L’Autriche est-elle la prochaine Islande ?

par Sylvain Broyer, Costa Brunner, Nathalie Dezeure et Juan Carlos Rodado, économistes chez Natixis

Les marchés redoutent que, par contagion, l’Autriche puisse être emportée par les difficultés économiques et financières que rencontre l’Europe de l’Est. Nous montrons ici que de telles craintes sont exagérées :

  • Bien que le poids des banques dans l’économie autrichienne (6%) ait doublé en quinze ans, il est aujourd’hui comparable à ce qui s’observe au Royaume-Uni et aux Pays-Bas.
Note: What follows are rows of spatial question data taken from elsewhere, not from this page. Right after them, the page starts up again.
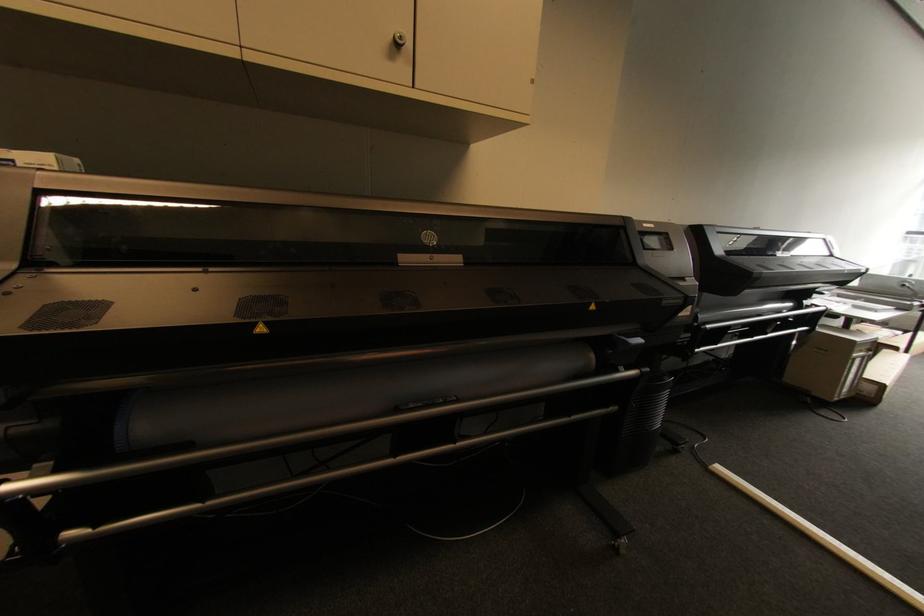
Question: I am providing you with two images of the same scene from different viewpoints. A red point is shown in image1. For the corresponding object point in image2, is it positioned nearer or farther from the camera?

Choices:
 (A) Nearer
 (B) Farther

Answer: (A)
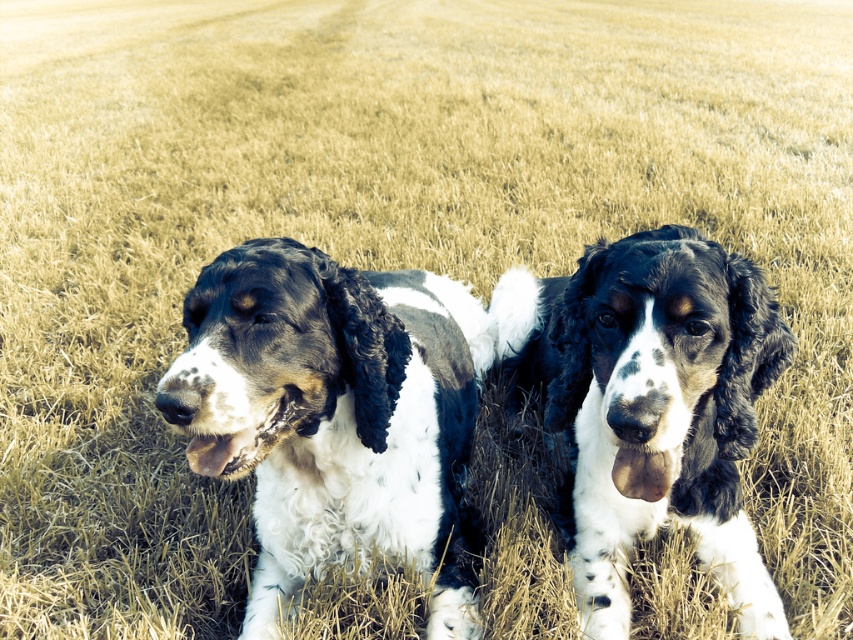
Question: Is black and white fur dog at center above spotted fur dog at center?

Choices:
 (A) no
 (B) yes

Answer: (A)

Question: Which point is farther to the camera?

Choices:
 (A) spotted fur dog at center
 (B) black and white fur dog at center

Answer: (A)

Question: Is black and white fur dog at center positioned in front of spotted fur dog at center?

Choices:
 (A) no
 (B) yes

Answer: (B)

Question: Among these points, which one is farthest from the camera?

Choices:
 (A) (721, 572)
 (B) (381, 401)

Answer: (A)

Question: Is black and white fur dog at center positioned behind spotted fur dog at center?

Choices:
 (A) no
 (B) yes

Answer: (A)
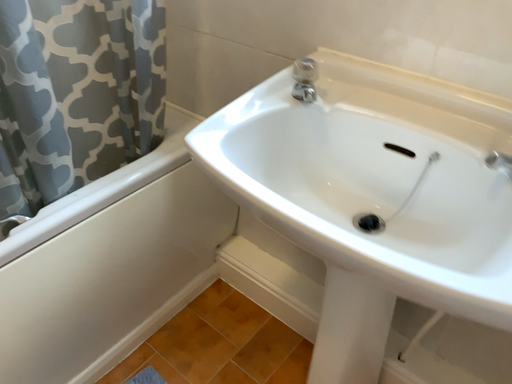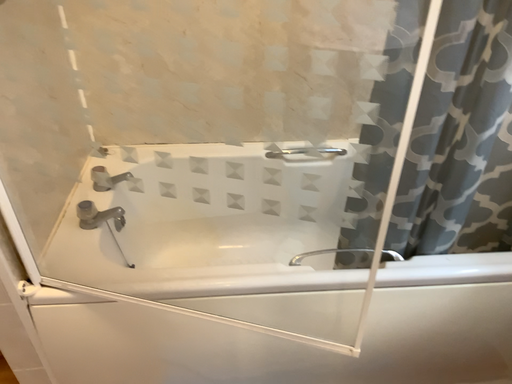
Question: How did the camera likely rotate when shooting the video?

Choices:
 (A) rotated left
 (B) rotated right

Answer: (A)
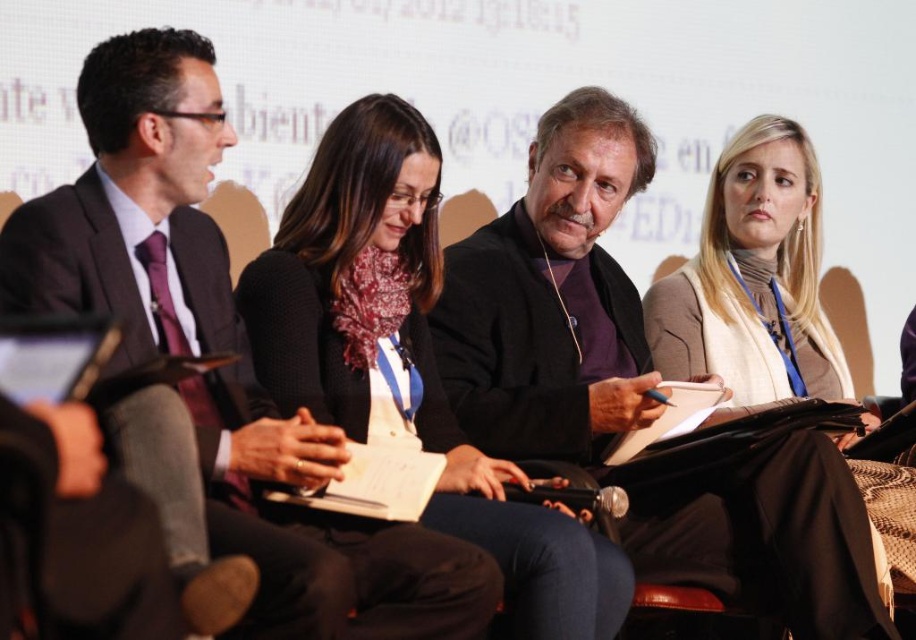
Question: Estimate the real-world distances between objects in this image. Which object is closer to the blonde hair scarf at upper right?

Choices:
 (A) matte black suit at left
 (B) dark brown leather jacket at center
 (C) black matte scarf at center

Answer: (B)

Question: Can you confirm if matte black suit at left is bigger than black matte scarf at center?

Choices:
 (A) no
 (B) yes

Answer: (A)

Question: Among these points, which one is nearest to the camera?

Choices:
 (A) [721, 497]
 (B) [743, 365]

Answer: (A)

Question: Is dark brown leather jacket at center to the right of black matte scarf at center from the viewer's perspective?

Choices:
 (A) yes
 (B) no

Answer: (A)

Question: Does matte black suit at left appear on the left side of blonde hair scarf at upper right?

Choices:
 (A) no
 (B) yes

Answer: (B)

Question: Which point is closer to the camera taking this photo?

Choices:
 (A) (826, 573)
 (B) (549, 529)
 (C) (649, 337)

Answer: (B)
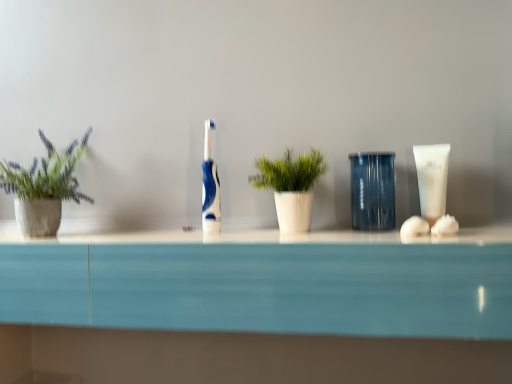
Question: Considering the relative positions of green glossy plant at center, arranged as the 2th houseplant when viewed from the left, and transparent plastic cup at center in the image provided, is green glossy plant at center, arranged as the 2th houseplant when viewed from the left, in front of transparent plastic cup at center?

Choices:
 (A) yes
 (B) no

Answer: (A)

Question: Does green glossy plant at center, arranged as the 2th houseplant when viewed from the left, have a greater width compared to transparent plastic cup at center?

Choices:
 (A) no
 (B) yes

Answer: (B)

Question: Is green glossy plant at center, arranged as the 2th houseplant when viewed from the left, outside transparent plastic cup at center?

Choices:
 (A) no
 (B) yes

Answer: (B)

Question: Is transparent plastic cup at center at the back of green glossy plant at center, arranged as the 2th houseplant when viewed from the left?

Choices:
 (A) yes
 (B) no

Answer: (B)

Question: From the image's perspective, does green glossy plant at center, acting as the first houseplant starting from the right, appear higher than transparent plastic cup at center?

Choices:
 (A) no
 (B) yes

Answer: (A)

Question: From the image's perspective, would you say green glossy plant at center, arranged as the 2th houseplant when viewed from the left, is shown under transparent plastic cup at center?

Choices:
 (A) yes
 (B) no

Answer: (A)

Question: Is transparent plastic cup at center far from blue glossy toothbrush at center?

Choices:
 (A) no
 (B) yes

Answer: (A)

Question: From the image's perspective, is transparent plastic cup at center beneath blue glossy toothbrush at center?

Choices:
 (A) yes
 (B) no

Answer: (A)

Question: Considering the relative sizes of transparent plastic cup at center and blue glossy toothbrush at center in the image provided, is transparent plastic cup at center smaller than blue glossy toothbrush at center?

Choices:
 (A) yes
 (B) no

Answer: (B)

Question: Would you say transparent plastic cup at center is outside blue glossy toothbrush at center?

Choices:
 (A) no
 (B) yes

Answer: (B)

Question: Is transparent plastic cup at center thinner than blue glossy toothbrush at center?

Choices:
 (A) no
 (B) yes

Answer: (A)

Question: From a real-world perspective, is transparent plastic cup at center under blue glossy toothbrush at center?

Choices:
 (A) no
 (B) yes

Answer: (B)

Question: Considering the relative sizes of white matte tube at right and green leafy plant in concrete pot at left, positioned as the 2th houseplant in right-to-left order, in the image provided, is white matte tube at right smaller than green leafy plant in concrete pot at left, positioned as the 2th houseplant in right-to-left order,?

Choices:
 (A) yes
 (B) no

Answer: (A)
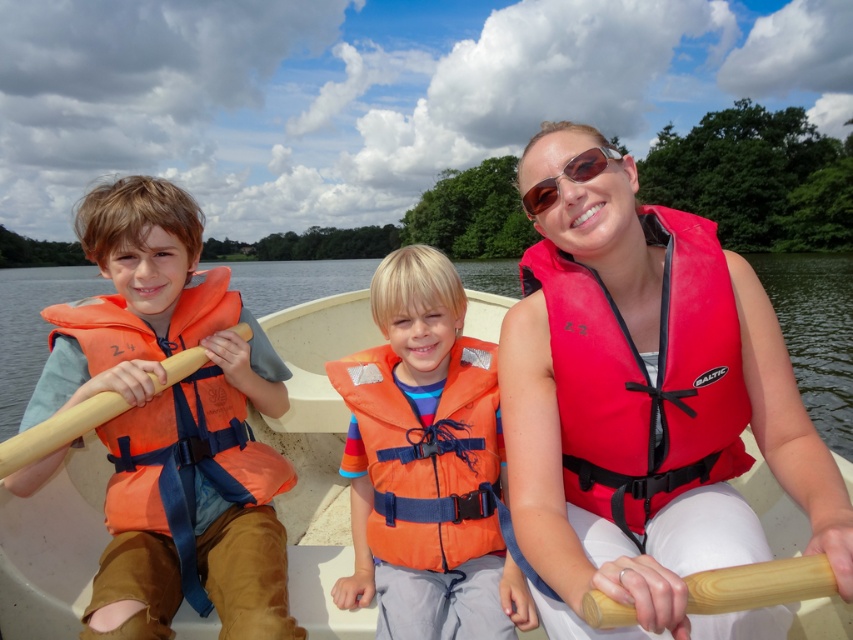
In the image, there are three people on a boat. The red nylon life vest at center is worn by whom?

The red nylon life vest at center is worn by the adult woman on the right.

You are a lifeguard on duty and need to quickly grab an object to throw to someone in the water. You see the red nylon life vest at center and the wooden paddle at left. Which object is larger and should you choose to ensure it can be seen from a distance?

The red nylon life vest at center is bigger than the wooden paddle at left, so you should choose the red nylon life vest at center to ensure it can be seen from a distance.

You are a safety inspector checking the distance between the two wooden paddles on the boat. The safety regulation requires that paddles must be at least 4 feet apart to prevent entanglement. Are the wooden paddle at center and wooden paddle at left compliant with this regulation?

The wooden paddle at center is 4.18 feet away from the wooden paddle at left, which exceeds the 4 feet requirement, so they are compliant with the safety regulation.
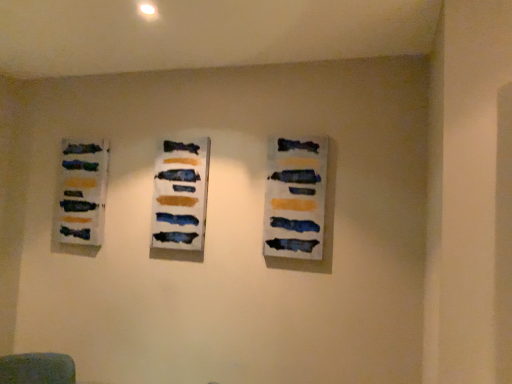
Question: Could you tell me if matte acrylic painting at center, which ranks as the 2th art exhibition in left-to-right order, is turned towards matte acrylic painting at center, marked as the first art exhibition in a front-to-back arrangement?

Choices:
 (A) no
 (B) yes

Answer: (A)

Question: Is matte acrylic painting at center, which ranks as the 2th art exhibition in left-to-right order, shorter than matte acrylic painting at center, which ranks as the first art exhibition in right-to-left order?

Choices:
 (A) yes
 (B) no

Answer: (B)

Question: Can you confirm if matte acrylic painting at center, acting as the 2th art exhibition starting from the back, is bigger than matte acrylic painting at center, marked as the first art exhibition in a front-to-back arrangement?

Choices:
 (A) yes
 (B) no

Answer: (A)

Question: Is matte acrylic painting at center, acting as the 2th art exhibition starting from the back, smaller than matte acrylic painting at center, the third art exhibition from the left?

Choices:
 (A) no
 (B) yes

Answer: (A)

Question: From the image's perspective, does matte acrylic painting at center, acting as the 2th art exhibition starting from the back, appear higher than matte acrylic painting at center, the third art exhibition from the left?

Choices:
 (A) yes
 (B) no

Answer: (A)

Question: Is matte acrylic painting at center, acting as the 2th art exhibition starting from the back, located outside matte acrylic painting at center, the third art exhibition from the back?

Choices:
 (A) yes
 (B) no

Answer: (A)

Question: Can you confirm if textured acrylic painting at left, acting as the 3th art exhibition starting from the front, is taller than matte acrylic painting at center, which ranks as the first art exhibition in right-to-left order?

Choices:
 (A) yes
 (B) no

Answer: (B)

Question: Is textured acrylic painting at left, acting as the 3th art exhibition starting from the front, closer to camera compared to matte acrylic painting at center, which ranks as the first art exhibition in right-to-left order?

Choices:
 (A) yes
 (B) no

Answer: (B)

Question: Considering the relative sizes of textured acrylic painting at left, acting as the first art exhibition starting from the back, and matte acrylic painting at center, the third art exhibition from the left, in the image provided, is textured acrylic painting at left, acting as the first art exhibition starting from the back, bigger than matte acrylic painting at center, the third art exhibition from the left,?

Choices:
 (A) no
 (B) yes

Answer: (B)

Question: Does textured acrylic painting at left, acting as the third art exhibition starting from the right, appear on the right side of matte acrylic painting at center, marked as the first art exhibition in a front-to-back arrangement?

Choices:
 (A) no
 (B) yes

Answer: (A)

Question: Can you confirm if textured acrylic painting at left, acting as the third art exhibition starting from the right, is thinner than matte acrylic painting at center, marked as the first art exhibition in a front-to-back arrangement?

Choices:
 (A) no
 (B) yes

Answer: (A)

Question: Is textured acrylic painting at left, acting as the third art exhibition starting from the right, far from matte acrylic painting at center, the third art exhibition from the left?

Choices:
 (A) yes
 (B) no

Answer: (A)

Question: Is matte acrylic painting at center, which ranks as the 2th art exhibition in left-to-right order, completely or partially inside textured acrylic painting at left, acting as the third art exhibition starting from the right?

Choices:
 (A) yes
 (B) no

Answer: (B)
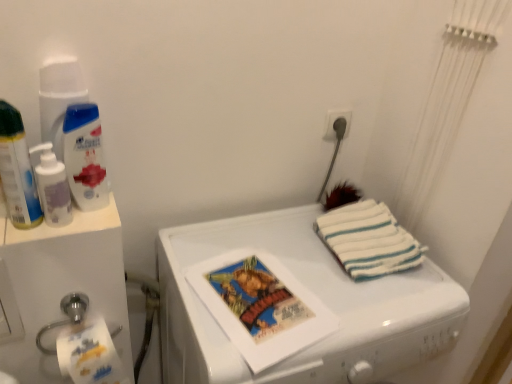
Question: Based on their sizes in the image, would you say white glossy washing machine at center is bigger or smaller than white plastic socket at upper right?

Choices:
 (A) small
 (B) big

Answer: (B)

Question: Is white glossy washing machine at center to the left or to the right of white plastic socket at upper right in the image?

Choices:
 (A) left
 (B) right

Answer: (A)

Question: Which is farther from the white striped towel at right?

Choices:
 (A) white glossy washing machine at center
 (B) white plastic socket at upper right
 (C) translucent plastic pump bottle at left, the 2th cleaning product in the right-to-left sequence
 (D) white glossy shampoo at upper left, which is the first cleaning product in right-to-left order
 (E) matte plastic spray can at left

Answer: (E)

Question: Estimate the real-world distances between objects in this image. Which object is closer to the white plastic water cooler at left?

Choices:
 (A) white glossy washing machine at center
 (B) translucent plastic pump bottle at left, the 2th cleaning product in the right-to-left sequence
 (C) white striped towel at right
 (D) white glossy shampoo at upper left, which is the first cleaning product in right-to-left order
 (E) white plastic socket at upper right

Answer: (B)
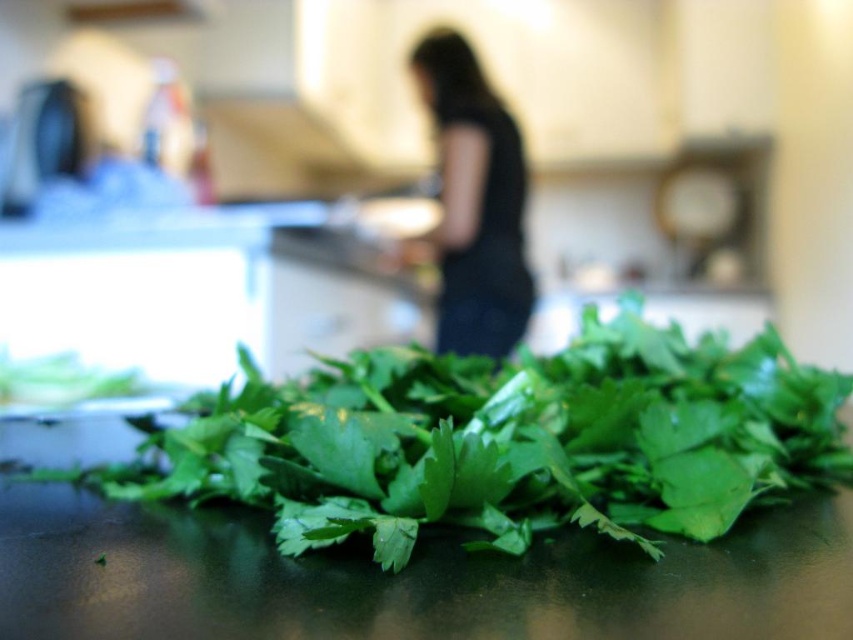
Can you confirm if green leafy at center is positioned to the left of black fabric at center?

Yes, green leafy at center is to the left of black fabric at center.

Is point (407, 349) farther from camera compared to point (469, 76)?

No, (407, 349) is closer to viewer.

Describe the element at coordinates (502, 440) in the screenshot. I see `green leafy at center` at that location.

Where is `green leafy at center`? The height and width of the screenshot is (640, 853). green leafy at center is located at coordinates (502, 440).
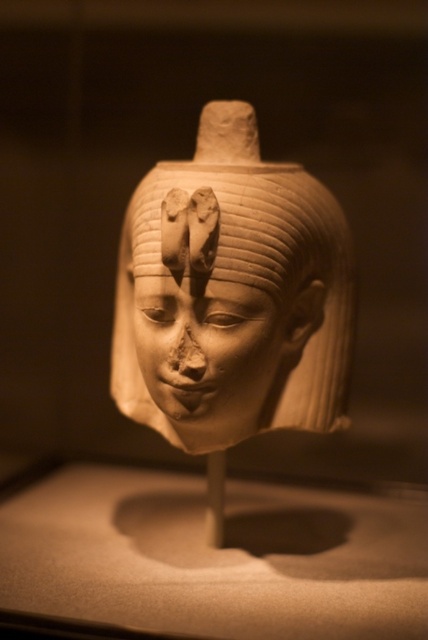
You are a curator planning to install a spotlight in the museum. The spotlight has a beam width of 0.4 meters. The point at coordinates point (231,292) is where the matte beige statue at center is located. Can you determine if the spotlight will illuminate the entire matte beige statue at center?

The point at coordinates point (231,292) marks the location of the matte beige statue at center. Since the spotlight has a beam width of 0.4 meters, it can only cover an area of 0.4 meters in diameter. If the statue is larger than this, it wonwot be fully illuminated. However, the description does not provide the statue size, so we cannot confirm if the spotlight will cover it entirely.

You are a museum curator arranging the display case. You need to ensure that the matte beige statue at center and the matte beige face at center are positioned so that the statue is elevated for better visibility. Is the current arrangement meeting this requirement?

Yes, the matte beige statue at center is already positioned above the matte beige face at center, which means it is elevated and likely provides better visibility as required.

You are a museum security guard standing at the entrance of the room. You need to locate the matte beige statue at center. Based on the coordinates provided, where should you look in the display case?

The matte beige statue at center is located at the 2D coordinates point (231, 292) in the display case.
La taille au bilan des banques rapportée au PIB n’excède pas celle de la France (378% contre 1280% en Islande). 
  • Si l’exposition commerciale de l’Autriche à l’Europe de l’Est est trois à quatre fois supérieure à la moyenne européenne, elle reste faible : les exportations nettes vers cette zone n’excèdent pas 3% de PIB. De plus, les relations commerciales sont ténues avec des pays aussi peu stables que les Etats baltes.
  • L´exposition financière de l’Autriche à l’Europe de l’Est est certes lourde, puisqu’elle totalise plus des deux tiers de ses engagements étrangers. Elle n’en reste pas moins modeste (78% du PIB), si on la rapporte au bilan des banques. Par ailleurs, les banques autrichiennes sont très peu présentes dans les pays baltes (engagements de 0,4% de PIB).
  • Le marché immobilier domestique ne présente pas de risque supplémentaire pour les banques autrichiennes : n’ayant pas montré de signes de surchauffe, il ne se retourne pas violemment aujourd’hui.
  • La contraction du PIB en 2009 devrait être moins forte en Autriche que dans l’UEM.
  • Enfin, l’ouverture des déficits publics est temporaire, car principalement cyclique. La dette publique autrichienne atteindra 65% du PIB en 2010, ce qui était son niveau en 2002 lorsqu’elle traitait au même prix que le Bund.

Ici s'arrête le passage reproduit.